The author of this article is Marita Noon. On Heartland.org, Noon is listed as an expert. The source of her expertise is completely unknown. She is not a scientist, an educator, or an engineer. She has no scientific degree that I have discovered. Around 20o8, Noon started writing articles and books and giving speeches on energy and energy policy. Before that, she wrote books on Christianity.
Heartland is well-known for its disinformation campaigns to protect corporations against law suits for all sorts of dangerous products. For example, about tobacco Heartland says
The public health community's campaign to demonize smokers and all forms of tobacco is based on junk science.About asbestos, once again blaming junk science for public misconceptions, Heartland says
Research has confirmed that asbestos workers who do not use protective breathing apparatus suffer increased health risks. For the remaining 99+ percent of the U.S. population, however, asbestos health risks are virtually nil.This paragraph is in lawyer-speak. Translated into words we all can understand, it means that anyone exposed to airborne asbestos, including the spouses and children of those directly exposed, has an increased chance of getting mesothelioma, a rare, incurable, and painful form of cancer. This risk applies to anyone exposed to asbestos dust, including the first responders on 9/11.
Heartland is funded by the tobacco industry and the asbestos industry. It is also funded by the energy industry, since it received more than $600,000 from Exxon/Mobil and more than $200,000 from the Charles Koch Foundation. Exactly how much money the energy industry pays Heartland to spread disinformation can't be known because they're not telling. But it's plenty.

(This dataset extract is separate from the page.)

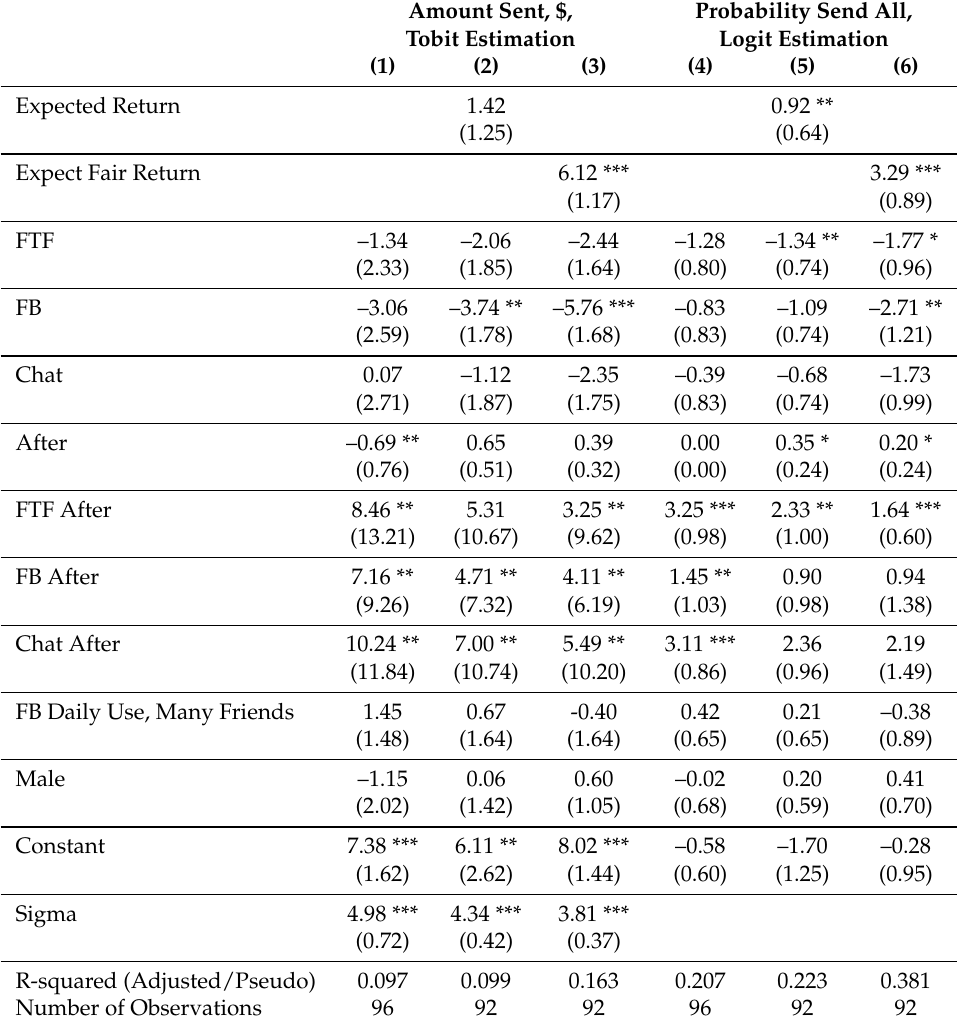
Table 3. Sender decision: regression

So I think we can fairly conclude that Noon is a flack for the energy industry.
Noon's article is filled with half-truths and outright lies. Commenting on Noon's article in the Daily Times, Bo Webb writes
Marita, you are not anywhere close on the truth of Mountaintop Removal.Unlike Noon, Webb is an expert on Mountaintop Removal.
Among other misconceptions, Noon writes that
There were no federal programs with subsidies, tax breaks, and mandated markets to favor the shale industry.This is false. Aside from the billions of dollars of federal subsidies going directly to the oil companies, the federal government spent $140 million to develop fracking technology starting in 1987.
Flacks like Noon and front groups like Heartland claim to be educating the people about important issues like energy policy and global warming. The truth is that they do precisely the opposite. They propagate lies and half-truths. They muddy the waters and make it difficult for the average person to understand an issue. We must expose these liars whenever possible and make it difficult for them to submit an article to a newspaper anywhere in the world.